Officials from Norway, the United States, Japan and Britain said some of their nationals were among the hostages.

Three workers for a Japanese engineering company that was working on the site had been contacted and were safe, said Takeshi Endo, a senior manager for JGC Corp. But the company had not been able to contact 14 others, he said.

"There is so much conflicting information on safety of the hostages," Chief Cabinet Secretary Yoshihide Suga told reporters in Tokyo. "Safety of 14 Japanese citizens still remains unknown."

He said Japanese officials had urged the Algerian government to avoid exposing the hostages to danger. "We are terribly disappointed about the Algerian's military operation," he said.

Nine Norwegian employees of Statoil were unaccounted for, while five Norwegian nationals -- as well as three Algerians -- who work for the company were safe, the company said in a statement.

CNN affiliate BFM-TV reported that a French nurse who was working on the site at the time of the attack was freed.

Former hostage Stephen McFaul had plastic explosives strapped around his neck, duct tape over his mouth and rope around his hands, his brother Brian McFaul told CNN from Belfast.

McFaul made a break for freedom after the vehicle he was in -- one of several targeted by Algerian fighters -- crashed, with the explosives still around his neck.

"The joy was unreal," Brian McFaul said upon hearing his brother was safe. "I haven't seen my mother move as fast in all my life, and my mother smile as much, hugging each other ... You couldn't describe the feeling."

Americans were among the hostages at the In Amenas facility in Algeria, White House spokesman Jay Carney said without specifying how many. There could be as few as three American hostages, two U.S. officials said Wednesday.

One of the kidnapped Americans is a Texas man, a family member told CNN.

By Thursday night, some Americans had been freed and had spoken with relatives back home, while others remained unaccounted for, U.S. officials said.

"This incident will be resolved -- we hope -- with a minimum loss of life," said U.S. Secretary of State Hillary Clinton. "But when you deal with these relentless terrorists, life is not in any way precious to them."

The man behind the group claiming responsibility for the attack and kidnappings is a veteran jihadist known for seizing hostages.

Moktar Belmoktar, an Algerian who lost an eye fighting in Afghanistan in his teens, has long been a target of French counterterrorism forces. Libyan sources said he spent several months in Libya in 2011, exploring cooperation with local jihadist groups and securing weapons.

Two oil companies that operated at the site -- BP and Statoil -- said they were pulling non-essential personnel from Algeria.

"Our focus is 100 percent on the safety and welfare of those people and their families, and we are now beginning a staged and planned reduction in non-essential workforce on a temporary basis, pulling them out of the country," said BP Vice President Peter Maher from London.

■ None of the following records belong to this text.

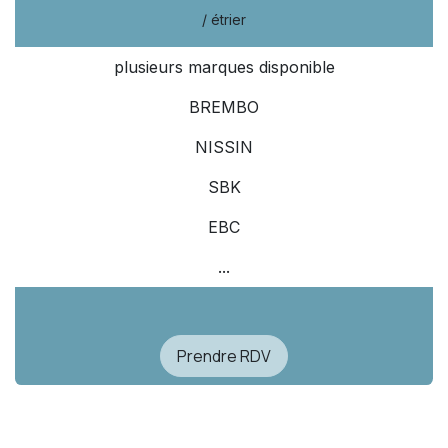
/ étrier
plusieurs marques disponible
BREMBO
NISSIN
SBK
EBC
...
Prendre RDV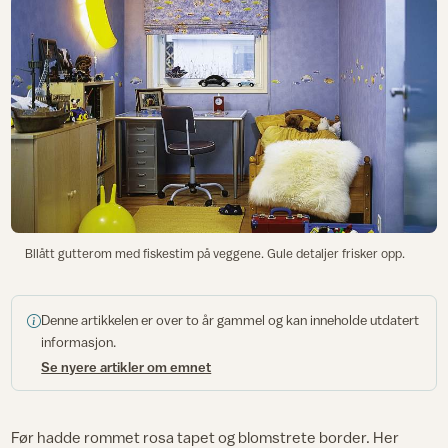
Bllått gutterom med fiskestim på veggene. Gule detaljer frisker opp.
Denne artikkelen er over to år gammel og kan inneholde utdatert
informasjon.
Se nyere artikler om emnet
Før hadde rommet rosa tapet og blomstrete border. Her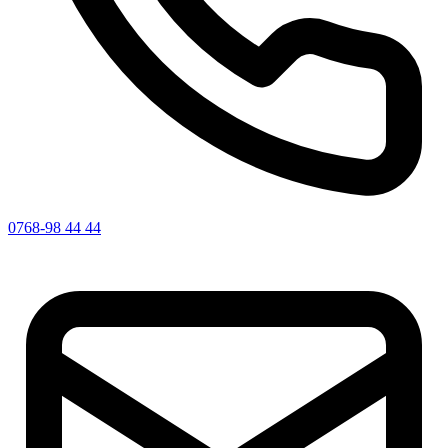
0768-98 44 44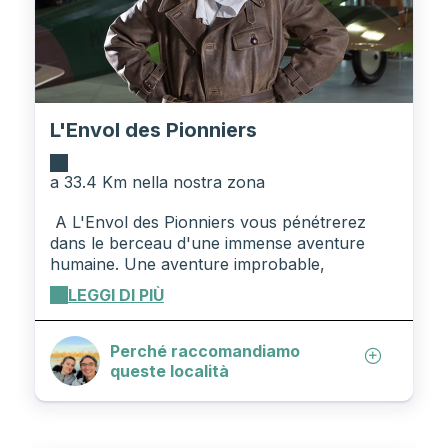
L'Envol des Pionniers
a 33.4 Km nella nostra zona
A L'Envol des Pionniers vous pénétrerez
dans le berceau d'une immense aventure
humaine. Une aventure improbable,
rocambolesque, épique, romanesque,
LEGGI DI PIÙ
tragique, flamboyante.... L'aéropostale, c'est
une aventure riche et inspirante qui nous est
léguée par le visionnaire Latécoère, les
Perché raccomandiamo
pilotes Saint Exupéry, Mermoz, Guillaumet et
queste località
les centaines d'hommes et de femmes
engagés qui ne réalisaient pas l'exploit qu'ils
étaient en train d'accomplir. Vous allez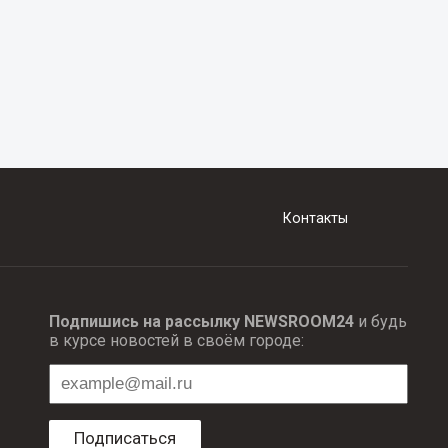
Контакты
Подпишись на рассылку NEWSROOM24
и будь
в курсе новостей в своём городе:
Подписаться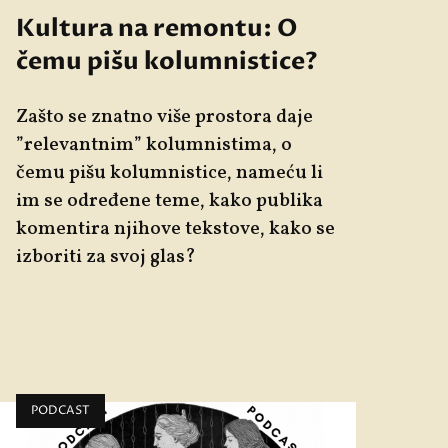
Kultura na remontu: O
čemu pišu kolumnistice?
Zašto se znatno više prostora daje
”relevantnim” kolumnistima, o
čemu pišu kolumnistice, nameću li
im se određene teme, kako publika
komentira njihove tekstove, kako se
izboriti za svoj glas?
PODCAST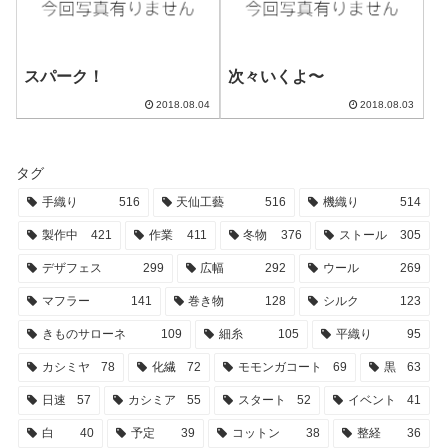
スパーク！
次々いくよ〜
2018.08.04
2018.08.03
タグ
手織り
516
天仙工藝
516
機織り
514
製作中
421
作業
411
冬物
376
ストール
305
デザフェス
299
広幅
292
ウール
269
マフラー
141
巻き物
128
シルク
123
きものサローネ
109
細糸
105
平織り
95
カシミヤ
78
化繊
72
モモンガコート
69
黒
63
日速
57
カシミア
55
スタート
52
イベント
41
白
40
予定
39
コットン
38
整経
36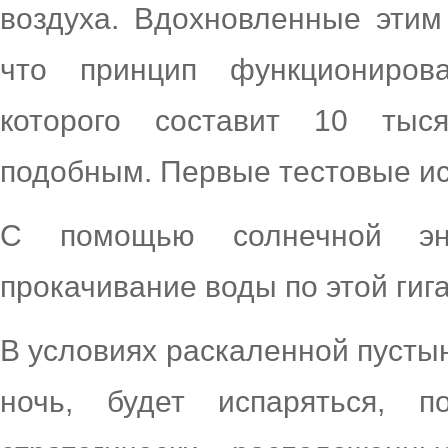
воздуха. Вдохновленные этим
что принцип функциониров
которого составит 10 тыс
подобным. Первые тестовые и
С помощью солнечной эне
прокачивание воды по этой гига
В условиях раскаленной пустын
ночь, будет испаряться,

The militants said they carried out the operation because Algeria allowed French forces to use its air space in attacking Islamist militants in Mali. Media in the region reported that the attackers issued a statement demanding an end to "brutal aggression on our people in Mali" and cited "blatant intervention of the French crusader forces in Mali."

U.S. Defense Secretary Leon Panetta, in Europe meeting with NATO allies, called the hostage-taking "a terrorist act."

Japan and the United Kingdom sent officials to Algeria. French President Francois Hollande earlier confirmed the presence of French citizens on the site but would not say whether any were hostages.